··· Document extract ···
It was a theme that was carried throughout the debate. At one point, David Evans shared that both his parents died from tobacco-related illnesses but quickly shifted to attack mode, calling for the entire panel to cease from using emotional reasoning in the debate.

Evans isn’t a newbie to the anti-marijuana circuit, so he knew that in order for the audience not to immediately turn on him he needed to explain how he wasn’t a cold-hearted drug czar. It worked for a few minutes, until everyone started looking at each other in a cringe-worthy moment when Evans burned Bookings, a non-profit independent research group, by congratulating them on their 500-thousand dollar donation by a pro- marijuana group. 

The debate had it all, shocking, funny and heated moments. The most uncomfortable moment of the evening, however, was the digression into racial profiling which began with Dr. Madras. “The poor and unemployed have higher addiction rates like African Americans,” said the doctor. The panel immediately jumped into an argument until the moderator stepped in. “We are five white people up here,” and therefore we should not dive into this line of discussion.

The most shocking moment came from Evans when he called out the marijuana industry for being as harmful and selfish as big tobacco. “Marijuana industry is like Big Tobacco, pursuing profits over people and pushing medical marijuana…Don’t be fooled,” says Evans.

John Hudak works for Brookings and is coming out with a book on the history of marijuana this summer. On the Schedule I classification he said, “that’s government coming between doctors and patients.” Marijuana should have a carrot and a stick approach in order to get better medicine. He was referring to the idiom representing a policy that would offer a combination of rewards and punishment to induce behavior.

Dr. Bertha Madras has an impressive background in neurology and has worked with the World Health Organization (WHO). She joined Evans in the fight against marijuana saying, “just because a plant is old and was used as medicine in ancient times doesn’t mean it’s a currently effective medicine.” Her argument was focused on smoked marijuana, addiction, and profiling minorities as more likely to become negatively affected by legalization.

She said her conclusions come from reading hundreds of medical journals and studies over her lifetime. She explained that the clinical trials on marijuana are difficult to assess because they were either conducted for too short a time period, or there were too few volunteers to analyze.

So why not reschedule, to allow for more accurate studies?

The answer from Dr. Madras and Evans is they believe the medicine currently available gets the job done. It’s not a war on drugs but a defense of our brains, our ultimate source of our humanity. “We do not have evidence that it’s effective, safe or conditions it would be used,” Madras continued, “to schedule it for bureaucratic reasons make no sense.

I spoke to some of the audience members that evening after the event.
··· Excerpted records ···
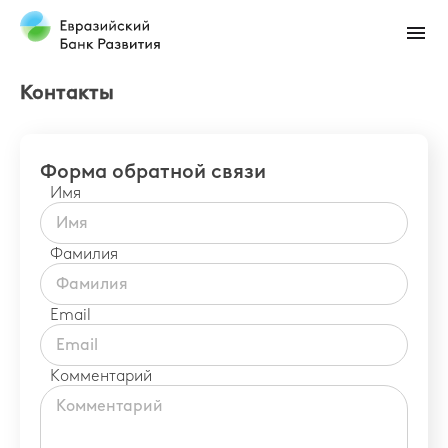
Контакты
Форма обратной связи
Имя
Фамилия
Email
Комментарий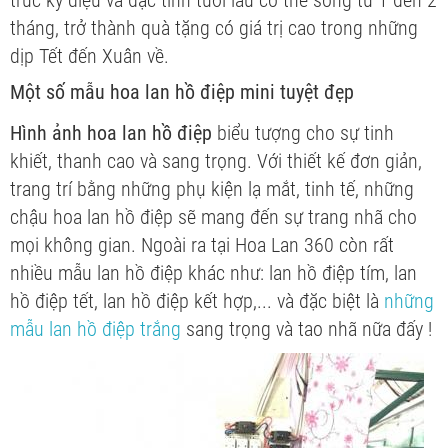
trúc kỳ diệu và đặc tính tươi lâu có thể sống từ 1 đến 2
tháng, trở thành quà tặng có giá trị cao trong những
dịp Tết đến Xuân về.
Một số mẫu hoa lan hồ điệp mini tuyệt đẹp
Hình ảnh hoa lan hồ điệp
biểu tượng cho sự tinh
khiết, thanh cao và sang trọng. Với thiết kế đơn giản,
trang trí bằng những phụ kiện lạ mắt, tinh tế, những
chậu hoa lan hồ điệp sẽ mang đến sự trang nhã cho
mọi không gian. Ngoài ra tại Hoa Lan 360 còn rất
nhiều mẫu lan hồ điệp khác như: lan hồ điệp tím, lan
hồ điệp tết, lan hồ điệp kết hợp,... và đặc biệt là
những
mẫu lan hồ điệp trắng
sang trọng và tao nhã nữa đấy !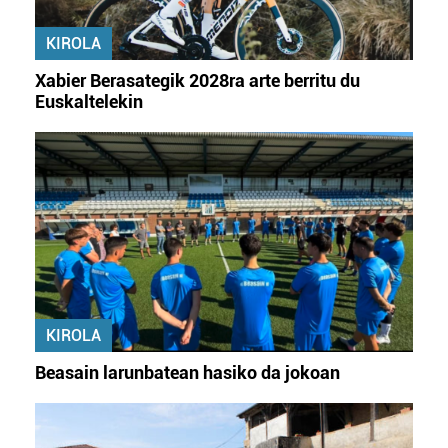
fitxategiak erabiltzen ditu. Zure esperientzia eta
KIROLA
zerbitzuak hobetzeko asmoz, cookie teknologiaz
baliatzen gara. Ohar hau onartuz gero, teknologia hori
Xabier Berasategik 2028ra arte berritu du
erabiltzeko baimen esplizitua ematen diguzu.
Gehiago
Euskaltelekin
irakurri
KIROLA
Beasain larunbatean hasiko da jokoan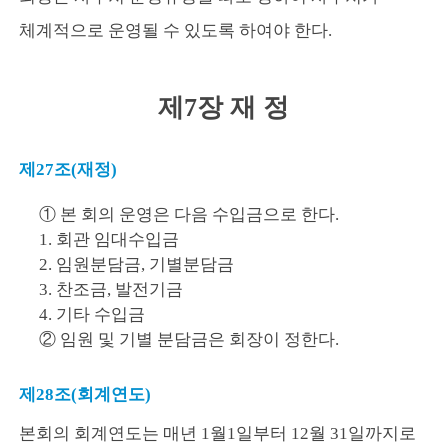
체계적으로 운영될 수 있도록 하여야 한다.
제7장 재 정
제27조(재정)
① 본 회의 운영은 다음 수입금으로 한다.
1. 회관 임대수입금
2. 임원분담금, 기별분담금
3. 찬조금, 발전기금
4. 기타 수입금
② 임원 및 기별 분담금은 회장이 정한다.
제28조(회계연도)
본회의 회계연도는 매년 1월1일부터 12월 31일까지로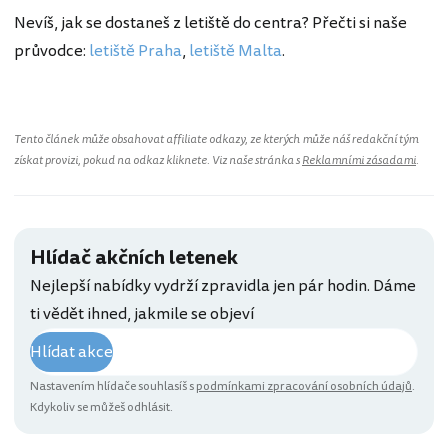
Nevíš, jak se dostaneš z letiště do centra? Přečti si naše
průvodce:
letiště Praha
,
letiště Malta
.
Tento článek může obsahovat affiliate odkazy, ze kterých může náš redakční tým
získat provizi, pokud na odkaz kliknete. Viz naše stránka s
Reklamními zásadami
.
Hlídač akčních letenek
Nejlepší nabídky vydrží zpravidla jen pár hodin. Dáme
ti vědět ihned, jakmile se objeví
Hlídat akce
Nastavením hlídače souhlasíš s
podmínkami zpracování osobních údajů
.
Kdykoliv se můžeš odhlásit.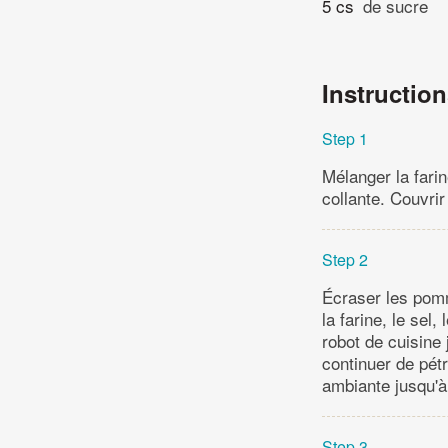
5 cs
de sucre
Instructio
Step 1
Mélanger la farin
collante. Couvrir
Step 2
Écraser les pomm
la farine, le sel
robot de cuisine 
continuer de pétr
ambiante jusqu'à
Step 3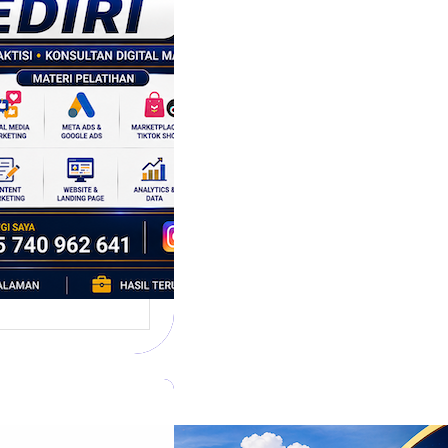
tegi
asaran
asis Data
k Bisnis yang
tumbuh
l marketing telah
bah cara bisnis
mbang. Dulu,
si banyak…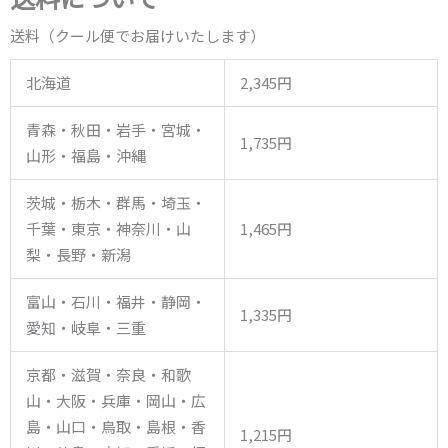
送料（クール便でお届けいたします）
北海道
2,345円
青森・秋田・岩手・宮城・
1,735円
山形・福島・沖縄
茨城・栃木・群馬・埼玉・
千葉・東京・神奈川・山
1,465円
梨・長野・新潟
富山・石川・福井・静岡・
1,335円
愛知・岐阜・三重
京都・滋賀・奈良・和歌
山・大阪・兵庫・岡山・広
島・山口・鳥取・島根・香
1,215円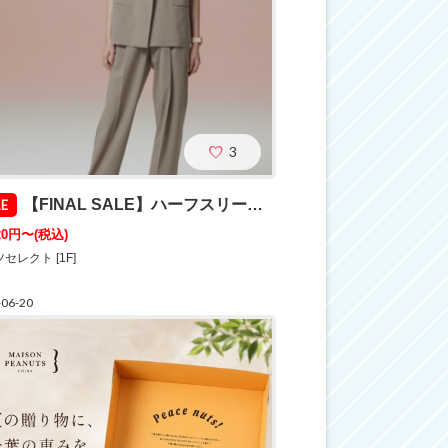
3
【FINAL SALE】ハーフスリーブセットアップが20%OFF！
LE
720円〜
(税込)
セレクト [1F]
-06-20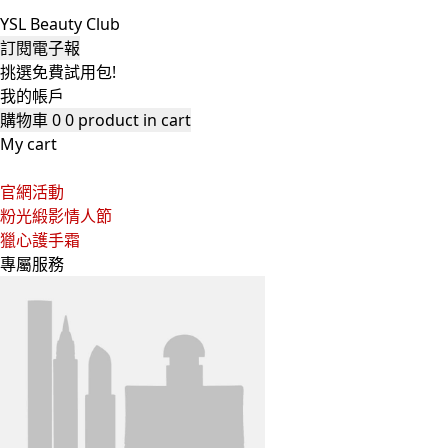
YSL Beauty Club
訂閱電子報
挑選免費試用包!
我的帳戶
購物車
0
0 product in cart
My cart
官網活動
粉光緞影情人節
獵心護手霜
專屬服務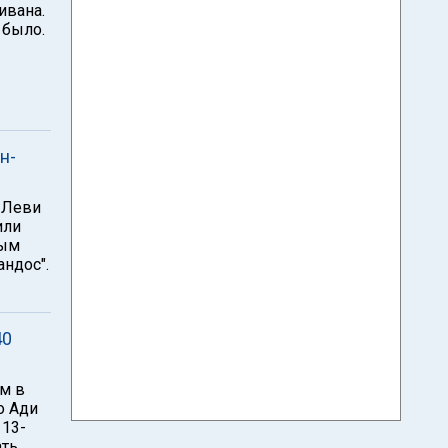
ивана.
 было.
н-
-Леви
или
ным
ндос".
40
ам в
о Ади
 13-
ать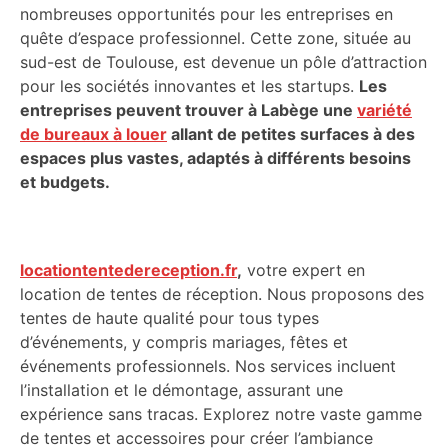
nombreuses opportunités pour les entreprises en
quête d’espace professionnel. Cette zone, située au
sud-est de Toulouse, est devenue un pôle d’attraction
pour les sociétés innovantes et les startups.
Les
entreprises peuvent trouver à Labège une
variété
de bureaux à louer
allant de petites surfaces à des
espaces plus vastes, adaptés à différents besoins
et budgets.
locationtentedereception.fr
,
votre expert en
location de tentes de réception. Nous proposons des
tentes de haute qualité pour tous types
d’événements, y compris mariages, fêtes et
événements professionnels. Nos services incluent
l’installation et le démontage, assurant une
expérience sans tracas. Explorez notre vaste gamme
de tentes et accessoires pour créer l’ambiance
···
··· Excerpted records ···
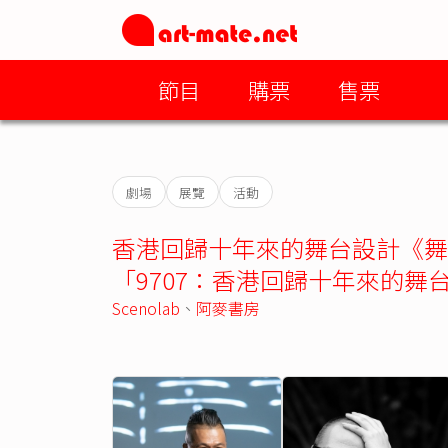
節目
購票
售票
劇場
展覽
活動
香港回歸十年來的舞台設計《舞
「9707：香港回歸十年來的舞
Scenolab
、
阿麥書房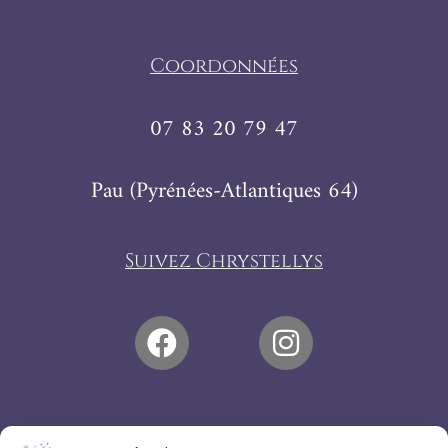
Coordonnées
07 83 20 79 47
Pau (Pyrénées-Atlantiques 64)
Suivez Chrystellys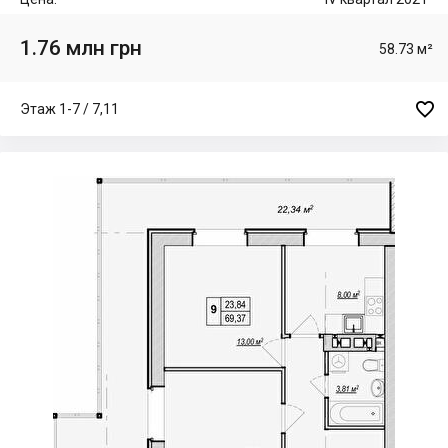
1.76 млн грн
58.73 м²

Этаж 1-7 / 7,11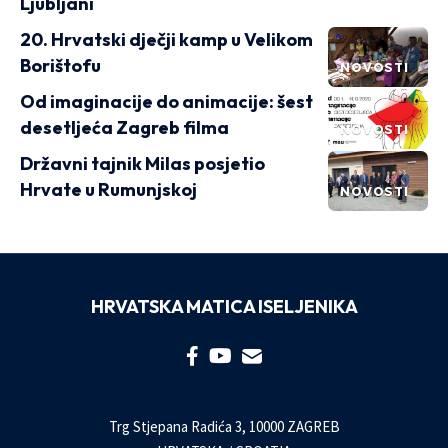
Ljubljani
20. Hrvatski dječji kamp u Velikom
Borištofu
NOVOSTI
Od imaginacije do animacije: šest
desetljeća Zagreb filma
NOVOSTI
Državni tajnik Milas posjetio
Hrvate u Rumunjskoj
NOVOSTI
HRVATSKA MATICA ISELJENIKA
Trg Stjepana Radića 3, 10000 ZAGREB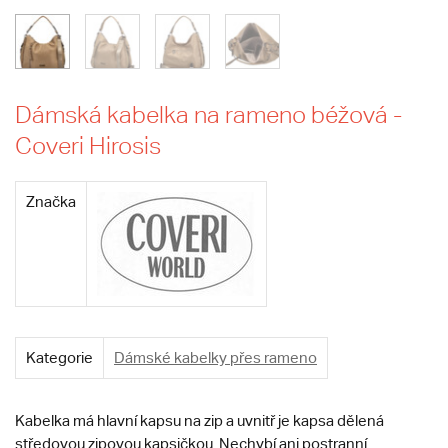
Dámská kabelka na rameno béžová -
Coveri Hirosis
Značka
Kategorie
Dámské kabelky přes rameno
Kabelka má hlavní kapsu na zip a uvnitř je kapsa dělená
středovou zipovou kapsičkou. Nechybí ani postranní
···
Can you condense the paragraph in the marijuana debate text that begins "Dr. Bertha Madras has an impressive background" into a short bulleted list that keeps its main facts? Rely only on the text about the marijuana debate.

* Exercise response:
- Dr. Bertha Madras has a strong background in neurology and has worked with the World Health Organization (WHO).
- She joined Evans in opposing marijuana. She argued that a plant's use as medicine in ancient times does not make it an effective medicine today.
- Her argument focused on smoked marijuana, addiction, and profiling minorities as more likely to be negatively affected by legalization.